== EXERCISE TASKS ==
[A] Answer these questions from the highwater splitting post:
(i) What does the tool show you for each folder?
(ii) What name did the poster give the script?
(iii) In the TV show example, how many disks does the post say you don't want spun up?
[B] Retype the stretch of the highwater splitting post from "Recovering from Highwater" through "the splitting problem.".
[C] Continue the highwater splitting post from the point where it stops.

== PROVIDED TEXT ==
Recovering from Highwater splitting


NAS

Recommended Posts

Everyone knows, and much discussion has been put into, designing a highwater enhancement that reduces the splitting problem.

 

In summary though over time on a many drive system that is, or has at one point, come close to be full you will find that folders you dont want to be split become massively split. This is akin to file fragmenting but on multiple files that ideally would be on the same disk. Why?... well because if you watching say a tv show you dont want to have 6 disks spun up just so you can flick through a series.

 

I have created a simple tool to help recover from this situation by showing you drive allocation per folder. It is by no means perfect and this thread is as much to do with enhacing it as it is about anything else. here it is:

 

#!/usr/bin/bash

VALUES=($(mount | awk '/disk[0-9]/ {print $3}'))
FOLDER=`pwd | sed 's/\/mnt\/user\(\/.*\)/\1/'`

for ((i=0; i<${#VALUES[@]}; i++))
do

if [ -d "${VALUES[$i]}$FOLDER" ]
then
    du -sh "${VALUES[$i]}$FOLDER";
fi

done

 

I have called this undist.sh.

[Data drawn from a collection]

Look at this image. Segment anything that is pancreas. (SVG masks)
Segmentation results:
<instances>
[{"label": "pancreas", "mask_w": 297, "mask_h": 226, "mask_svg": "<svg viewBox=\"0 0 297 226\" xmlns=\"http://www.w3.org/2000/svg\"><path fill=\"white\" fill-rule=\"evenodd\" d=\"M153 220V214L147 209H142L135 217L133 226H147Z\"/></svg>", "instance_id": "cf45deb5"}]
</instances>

== THE ANSWERS ==
[A]
(i) Drive allocation per folder.
(ii) undist.sh.
(iii) Six.

[B]
Recovering from Highwater splitting


NAS

Recommended Posts

Everyone knows, and much discussion has been put into, designing a highwater enhancement that reduces the splitting problem.

[C]
How it works is if you go to a user share and call the tool it will tell you how much of this folder lives on each drive.

 

Example:

 

root@TOWER[TV - W] 08:34 AM>pwd
/mnt/user/TV/TV - W
root@TOWER[TV - W] 08:34 AM>/boot/scripts/undist.sh
50G     /mnt/disk1/TV/TV - W
706M    /mnt/disk13/TV/TV - W
352M    /mnt/disk9/TV/TV - W
17G     /mnt/disk2/TV/TV - W
25G     /mnt/disk12/TV/TV - W
28G     /mnt/disk11/TV/TV - W
39G     /mnt/disk10/TV/TV - W
7.7G    /mnt/disk4/TV/TV - W
60G     /mnt/disk14/TV/TV - W
2.8G    /mnt/disk15/TV/TV - W
12K     /mnt/disk5/TV/TV - W

 

You can see that unRAID has split this folder all over the place and in fact if i was to look through this entire folder 11 drives would spin up !

 

Next enhancement should really be to show free space on each disk but i cant see immediately how to go from diskX to mount point Y. Suggestions on a post card :)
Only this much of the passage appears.